ConsensusActualPrevious
HICP - M/M0.1%0.1%0.3%
HICP - Y/Y2.9%2.9%4.3%
Narrow Core - M/M0.2%0.2%0.2%
Narrow Core - Y/Y4.2%4.2%4.5%

Highlights

Undermined by strongly negative base effects, Eurozone inflation continued to fall sharply in October. At 2.9 percent, the final annual rate matched its flash estimate and was well down from September's 4.3 percent. This marked its lowest reading since July 2021 and reduced the overshoot versus the medium-term target to less than 1 percentage point.

The core rates were similarly unrevised leaving the narrowest measure sliding 0.3 percentage points to a 4.2 percent annual rate, its lowest print since July 2022. Excluding just energy and unprocessed food the rate declined a sharper 0.5 percentage points to 5.0 percent. Elsewhere, inflation in non-energy industrial goods decreased from 4.1 percent to 3.5 percent while services dipped from 4.7 percent to 4.6 percent, the latter's third successive drop. Energy (minus 11.2 percent after minus 4.6 percent) and food, alcohol and tobacco (7.4 percent after 8.8 percent) also subtracted again.

Regionally, most member states posted falls but there were gains in Spain (3.5 percent after 3.3 percent), Estonia (5.0 percent after 3.9 percent) and Greece (3.8 percent after 2.4 percent). Of note, annual inflation is now negative in Belgium (minus 1.7 percent) and the Netherlands (minus 1.0 percent) and, alongside Italy, both are below the ECB's target.

Today's update adds nothing new to the region's inflation picture. Recent developments have been favourable and all but guarantee no change in key interest rates next month. Even so, with the rate in services still running north of 4 percent, the central bank will be alert to the risks of easing policy too early. The final October data put the Eurozone RPI at minus 9 and the RPI-P at minus 19, both measures showing overall economic activity slightly lagging market expectations.

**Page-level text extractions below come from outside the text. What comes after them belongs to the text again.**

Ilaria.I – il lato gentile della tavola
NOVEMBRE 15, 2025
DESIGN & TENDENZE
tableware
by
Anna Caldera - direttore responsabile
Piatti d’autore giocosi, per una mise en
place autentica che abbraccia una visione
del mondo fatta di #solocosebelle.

Market Consensus Before Announcement

No revisions are expected leaving a 0.1 percent monthly rise and a 2.9 percent annual inflation rate, the latter down from September's final 4.3 percent.

Definition

The harmonised index of consumer prices (HICP) is a measure of consumer prices used to calculate inflation on a consistent basis across the European Union. Changes in the index provide an estimate of inflation, as targeted by the European Central Bank (ECB). Eurostat provides statistics for the EU and Eurozone aggregates, individual member states and for the major subsectors. Over the short-term, the central bank focusses on a number of core measures which seek to strip out the most volatile components and so give a much better guide to underlying developments. Amongst these, financial markets normally concentrate upon the narrowest gauge which excludes energy, food, alcohol and tobacco.

Description

The measure of choice in the European Monetary Union (EMU) is the harmonized index of consumer prices which has been constructed to allow cross member state comparisons. An investor who understands how inflation influences the markets will benefit over those investors that do not understand the impact. In the European Monetary Union, where monetary policy decisions rest on the ECB's inflation target, the rate of inflation directly affects all interest rates charged to business and the consumer.

Inflation is an increase in the overall prices of goods and services. The relationship between inflation and interest rates is the key to understanding how indicators such as the CPI influence the markets - and your investments.

Inflation (along with various risks) basically explains how interest rates are set on everything from your mortgage and auto loans to Treasury bills, notes and bonds. As the rate of inflation changes and as expectations on inflation change, the markets adjust interest rates. The effect ripples across stocks, bonds, commodities, and your portfolio, often in a dramatic fashion.

By tracking inflation, whether high or low, rising or falling, investors can anticipate how different types of investments will perform. Over the long run, the bond market will rally (fall) when increases in the HICP are small (large). The equity market rallies with the bond market because low inflation promises low interest rates and is good for profits.